## Activity
Reproduce only the lines of the material below that start at the line containing "## Task 3 Nmap Switches" and stop at the line containing "Nmap can be accessed". Keep both end lines.

## Supplied material
_ _ _ _ _

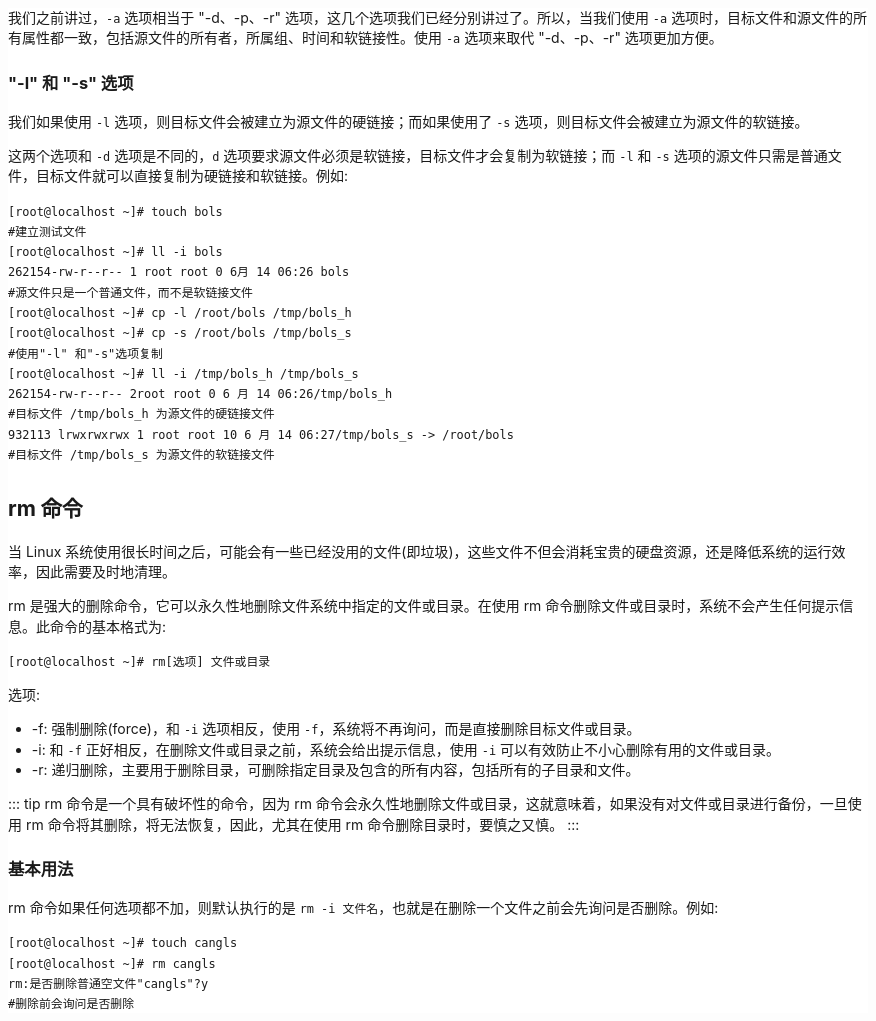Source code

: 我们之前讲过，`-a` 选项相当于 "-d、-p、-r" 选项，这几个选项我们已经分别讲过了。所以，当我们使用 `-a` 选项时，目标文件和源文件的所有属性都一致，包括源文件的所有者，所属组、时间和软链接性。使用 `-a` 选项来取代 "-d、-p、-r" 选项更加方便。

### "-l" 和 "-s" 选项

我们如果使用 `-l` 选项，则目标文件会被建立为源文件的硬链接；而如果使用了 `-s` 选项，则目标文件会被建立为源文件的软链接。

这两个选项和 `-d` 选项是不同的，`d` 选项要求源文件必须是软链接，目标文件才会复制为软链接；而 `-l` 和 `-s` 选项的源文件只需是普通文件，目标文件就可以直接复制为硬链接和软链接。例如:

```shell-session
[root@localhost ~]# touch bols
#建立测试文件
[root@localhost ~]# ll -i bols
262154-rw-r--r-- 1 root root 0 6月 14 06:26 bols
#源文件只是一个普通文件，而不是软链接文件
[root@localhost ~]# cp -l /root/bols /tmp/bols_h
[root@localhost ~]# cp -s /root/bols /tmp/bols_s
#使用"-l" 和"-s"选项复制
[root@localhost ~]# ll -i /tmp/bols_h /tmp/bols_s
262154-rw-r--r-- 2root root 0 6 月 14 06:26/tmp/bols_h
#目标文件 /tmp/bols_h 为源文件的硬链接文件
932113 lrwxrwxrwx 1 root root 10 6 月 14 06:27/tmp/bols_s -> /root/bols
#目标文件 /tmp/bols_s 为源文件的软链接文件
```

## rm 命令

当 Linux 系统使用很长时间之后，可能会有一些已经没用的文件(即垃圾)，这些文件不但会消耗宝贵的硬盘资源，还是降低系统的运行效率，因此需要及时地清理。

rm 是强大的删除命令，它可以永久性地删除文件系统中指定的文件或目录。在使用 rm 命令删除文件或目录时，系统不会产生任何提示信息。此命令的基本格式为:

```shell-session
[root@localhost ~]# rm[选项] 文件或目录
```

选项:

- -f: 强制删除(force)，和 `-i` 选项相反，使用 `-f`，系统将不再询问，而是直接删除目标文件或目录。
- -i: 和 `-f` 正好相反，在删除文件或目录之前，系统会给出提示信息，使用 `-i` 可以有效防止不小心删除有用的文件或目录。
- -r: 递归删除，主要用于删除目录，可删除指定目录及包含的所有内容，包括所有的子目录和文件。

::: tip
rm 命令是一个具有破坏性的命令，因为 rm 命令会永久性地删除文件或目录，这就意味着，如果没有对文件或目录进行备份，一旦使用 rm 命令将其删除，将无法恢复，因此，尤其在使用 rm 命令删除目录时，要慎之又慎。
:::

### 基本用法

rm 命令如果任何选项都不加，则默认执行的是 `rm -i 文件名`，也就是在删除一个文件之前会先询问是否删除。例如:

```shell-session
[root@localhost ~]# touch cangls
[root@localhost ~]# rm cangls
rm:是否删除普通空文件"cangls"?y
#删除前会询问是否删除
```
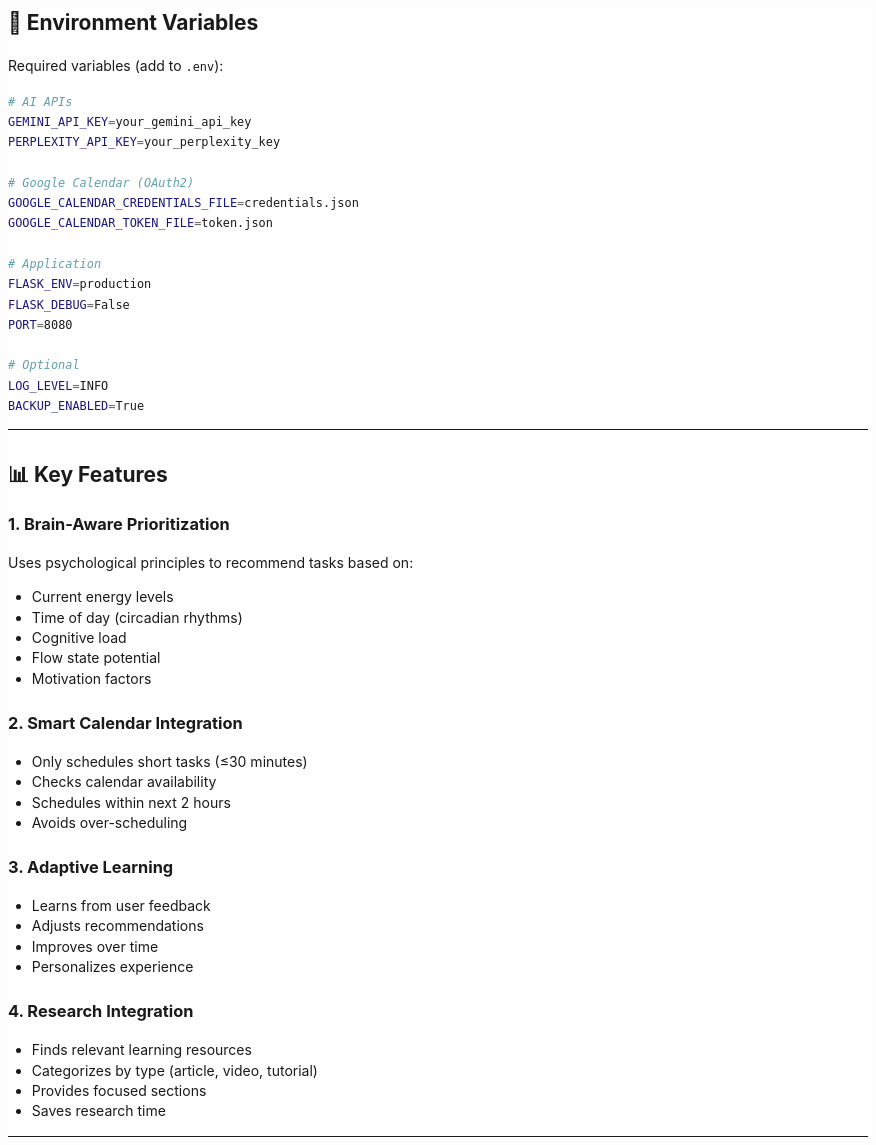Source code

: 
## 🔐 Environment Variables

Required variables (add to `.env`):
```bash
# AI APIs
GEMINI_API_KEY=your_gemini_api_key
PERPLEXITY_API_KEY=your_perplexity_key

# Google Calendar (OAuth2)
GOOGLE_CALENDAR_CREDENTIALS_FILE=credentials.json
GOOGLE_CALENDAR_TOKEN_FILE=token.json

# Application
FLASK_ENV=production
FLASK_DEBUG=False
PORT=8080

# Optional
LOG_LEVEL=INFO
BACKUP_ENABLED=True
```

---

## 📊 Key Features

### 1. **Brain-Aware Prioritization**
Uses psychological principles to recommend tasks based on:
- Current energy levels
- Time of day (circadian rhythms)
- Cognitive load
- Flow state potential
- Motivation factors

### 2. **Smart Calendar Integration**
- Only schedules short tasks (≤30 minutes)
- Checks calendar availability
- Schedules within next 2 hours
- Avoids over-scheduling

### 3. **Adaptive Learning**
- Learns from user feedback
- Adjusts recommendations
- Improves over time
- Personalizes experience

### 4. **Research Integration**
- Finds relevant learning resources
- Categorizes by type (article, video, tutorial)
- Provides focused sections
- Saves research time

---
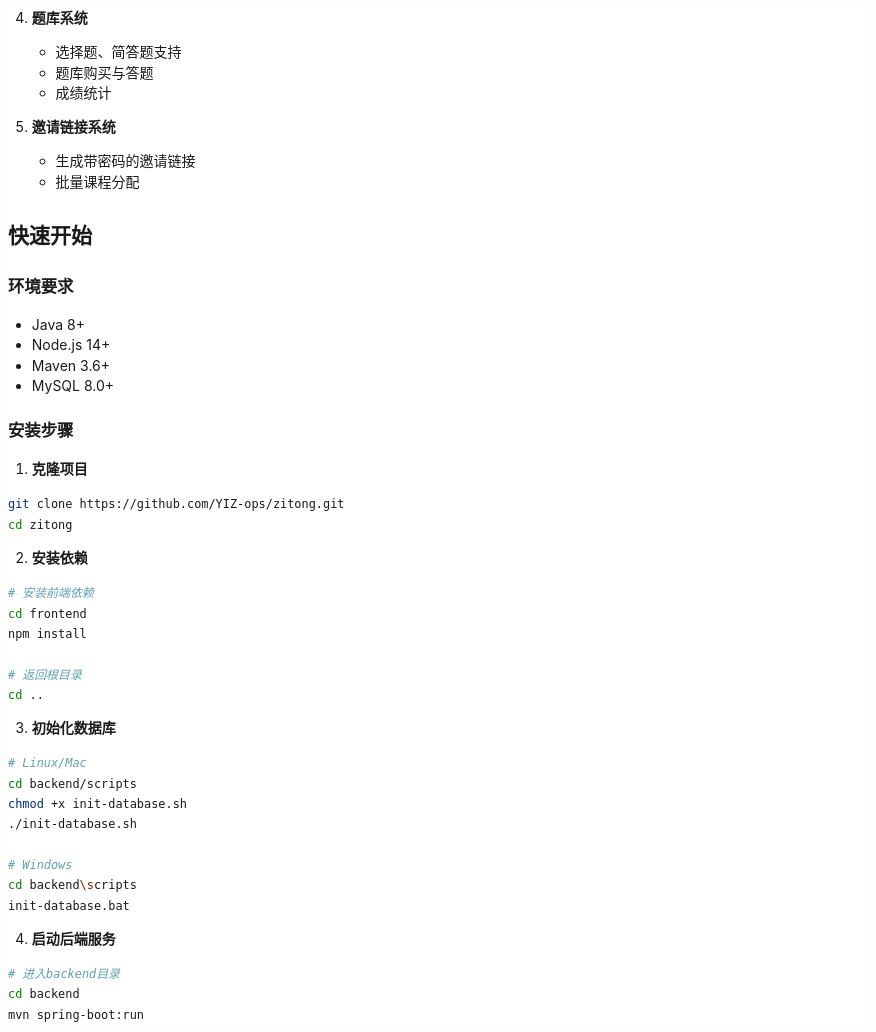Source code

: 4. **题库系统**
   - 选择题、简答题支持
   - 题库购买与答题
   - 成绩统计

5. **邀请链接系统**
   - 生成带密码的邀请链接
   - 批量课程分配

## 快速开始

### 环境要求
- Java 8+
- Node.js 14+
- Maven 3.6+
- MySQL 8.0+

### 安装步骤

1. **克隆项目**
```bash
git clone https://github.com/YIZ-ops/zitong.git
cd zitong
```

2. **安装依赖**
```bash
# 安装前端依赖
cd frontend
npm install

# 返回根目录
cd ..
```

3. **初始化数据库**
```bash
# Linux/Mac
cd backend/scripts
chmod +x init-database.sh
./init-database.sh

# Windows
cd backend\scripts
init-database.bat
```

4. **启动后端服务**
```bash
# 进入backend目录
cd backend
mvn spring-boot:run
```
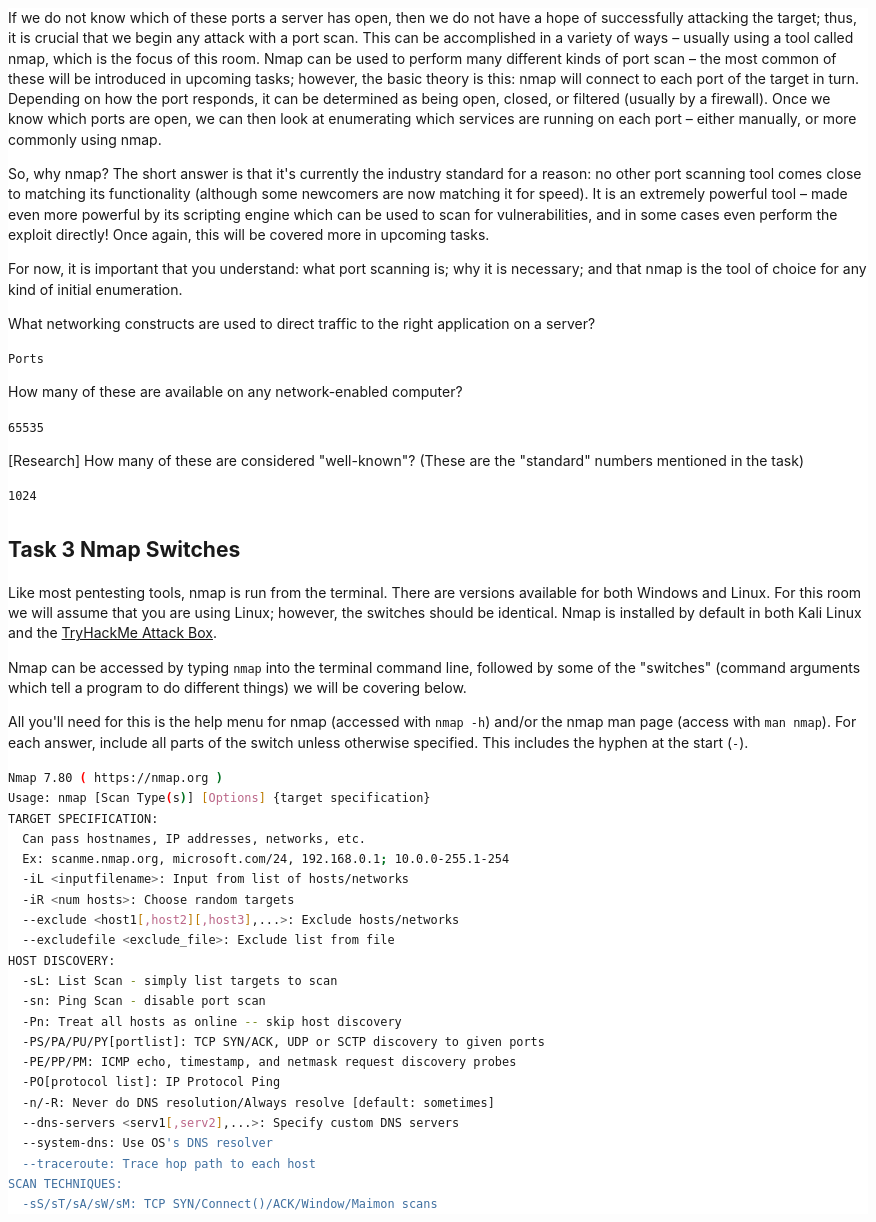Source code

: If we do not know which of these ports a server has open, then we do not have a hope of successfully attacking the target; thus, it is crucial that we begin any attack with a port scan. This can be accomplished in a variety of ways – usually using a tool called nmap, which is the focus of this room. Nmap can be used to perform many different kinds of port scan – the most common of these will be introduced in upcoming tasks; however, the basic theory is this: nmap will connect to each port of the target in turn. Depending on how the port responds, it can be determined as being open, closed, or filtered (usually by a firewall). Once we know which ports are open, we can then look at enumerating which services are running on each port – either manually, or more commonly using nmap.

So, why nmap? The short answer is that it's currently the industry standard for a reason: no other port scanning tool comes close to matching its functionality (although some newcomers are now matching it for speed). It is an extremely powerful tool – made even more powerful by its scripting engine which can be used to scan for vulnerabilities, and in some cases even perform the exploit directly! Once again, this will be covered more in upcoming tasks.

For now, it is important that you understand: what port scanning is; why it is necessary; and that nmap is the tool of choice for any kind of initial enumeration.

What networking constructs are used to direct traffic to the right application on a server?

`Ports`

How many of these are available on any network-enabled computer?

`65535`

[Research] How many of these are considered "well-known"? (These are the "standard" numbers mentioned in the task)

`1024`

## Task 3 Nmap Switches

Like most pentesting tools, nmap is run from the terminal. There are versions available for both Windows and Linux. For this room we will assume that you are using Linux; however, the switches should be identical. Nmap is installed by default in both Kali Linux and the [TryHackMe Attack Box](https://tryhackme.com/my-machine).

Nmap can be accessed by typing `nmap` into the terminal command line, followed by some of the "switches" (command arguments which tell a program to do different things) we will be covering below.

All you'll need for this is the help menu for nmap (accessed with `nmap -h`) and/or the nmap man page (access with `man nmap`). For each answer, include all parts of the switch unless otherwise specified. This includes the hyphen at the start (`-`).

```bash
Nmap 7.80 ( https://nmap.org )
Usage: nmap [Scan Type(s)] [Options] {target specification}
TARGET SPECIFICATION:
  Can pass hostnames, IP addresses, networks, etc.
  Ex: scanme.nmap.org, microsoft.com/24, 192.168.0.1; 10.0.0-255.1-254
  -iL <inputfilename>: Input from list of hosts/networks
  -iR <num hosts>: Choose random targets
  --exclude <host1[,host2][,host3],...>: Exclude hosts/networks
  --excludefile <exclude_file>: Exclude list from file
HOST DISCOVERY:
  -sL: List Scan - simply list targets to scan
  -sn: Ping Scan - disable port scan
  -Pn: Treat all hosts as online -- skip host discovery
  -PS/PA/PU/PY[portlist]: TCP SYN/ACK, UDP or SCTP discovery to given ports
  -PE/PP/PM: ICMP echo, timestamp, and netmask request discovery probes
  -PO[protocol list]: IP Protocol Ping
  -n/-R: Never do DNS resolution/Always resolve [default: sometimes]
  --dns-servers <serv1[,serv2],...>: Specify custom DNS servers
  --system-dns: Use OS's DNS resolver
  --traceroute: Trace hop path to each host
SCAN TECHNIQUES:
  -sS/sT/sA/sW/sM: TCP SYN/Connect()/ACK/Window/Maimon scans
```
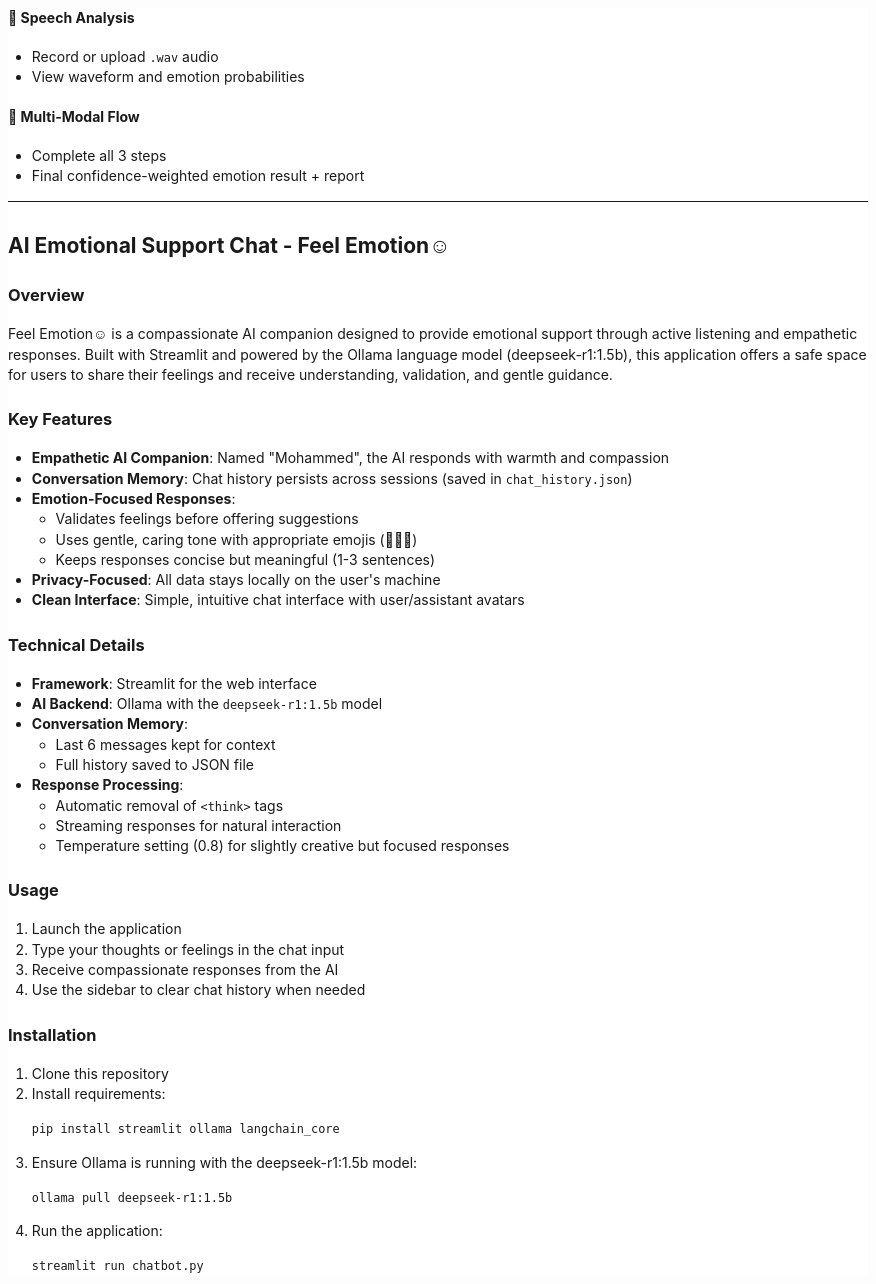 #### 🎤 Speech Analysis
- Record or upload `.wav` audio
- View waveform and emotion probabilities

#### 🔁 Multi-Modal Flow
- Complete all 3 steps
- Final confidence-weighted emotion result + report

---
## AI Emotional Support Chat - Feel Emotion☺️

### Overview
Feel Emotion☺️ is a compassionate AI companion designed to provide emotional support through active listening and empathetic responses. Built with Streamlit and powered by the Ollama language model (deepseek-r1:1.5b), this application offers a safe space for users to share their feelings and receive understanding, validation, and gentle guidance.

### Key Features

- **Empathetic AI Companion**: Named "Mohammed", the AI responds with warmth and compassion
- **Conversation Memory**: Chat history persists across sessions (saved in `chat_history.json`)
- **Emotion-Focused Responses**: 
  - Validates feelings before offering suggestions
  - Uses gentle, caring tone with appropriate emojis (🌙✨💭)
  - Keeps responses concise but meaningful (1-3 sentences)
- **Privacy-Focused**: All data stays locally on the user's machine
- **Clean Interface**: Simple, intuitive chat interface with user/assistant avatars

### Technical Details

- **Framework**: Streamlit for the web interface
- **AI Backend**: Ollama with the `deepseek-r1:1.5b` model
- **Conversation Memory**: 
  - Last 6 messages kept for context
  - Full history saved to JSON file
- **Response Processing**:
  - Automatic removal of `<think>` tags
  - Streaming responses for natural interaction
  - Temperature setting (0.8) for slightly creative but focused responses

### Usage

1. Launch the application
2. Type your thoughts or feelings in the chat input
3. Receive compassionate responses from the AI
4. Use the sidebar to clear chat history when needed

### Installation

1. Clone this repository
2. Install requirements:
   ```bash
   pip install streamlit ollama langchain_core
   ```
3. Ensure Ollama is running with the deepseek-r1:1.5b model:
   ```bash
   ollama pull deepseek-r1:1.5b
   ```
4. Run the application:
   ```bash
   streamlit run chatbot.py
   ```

_ _ _ _ _

## Answer to the problem
## Task 3 Nmap Switches

Like most pentesting tools, nmap is run from the terminal. There are versions available for both Windows and Linux. For this room we will assume that you are using Linux; however, the switches should be identical. Nmap is installed by default in both Kali Linux and the [TryHackMe Attack Box](https://tryhackme.com/my-machine).

Nmap can be accessed by typing `nmap` into the terminal command line, followed by some of the "switches" (command arguments which tell a program to do different things) we will be covering below.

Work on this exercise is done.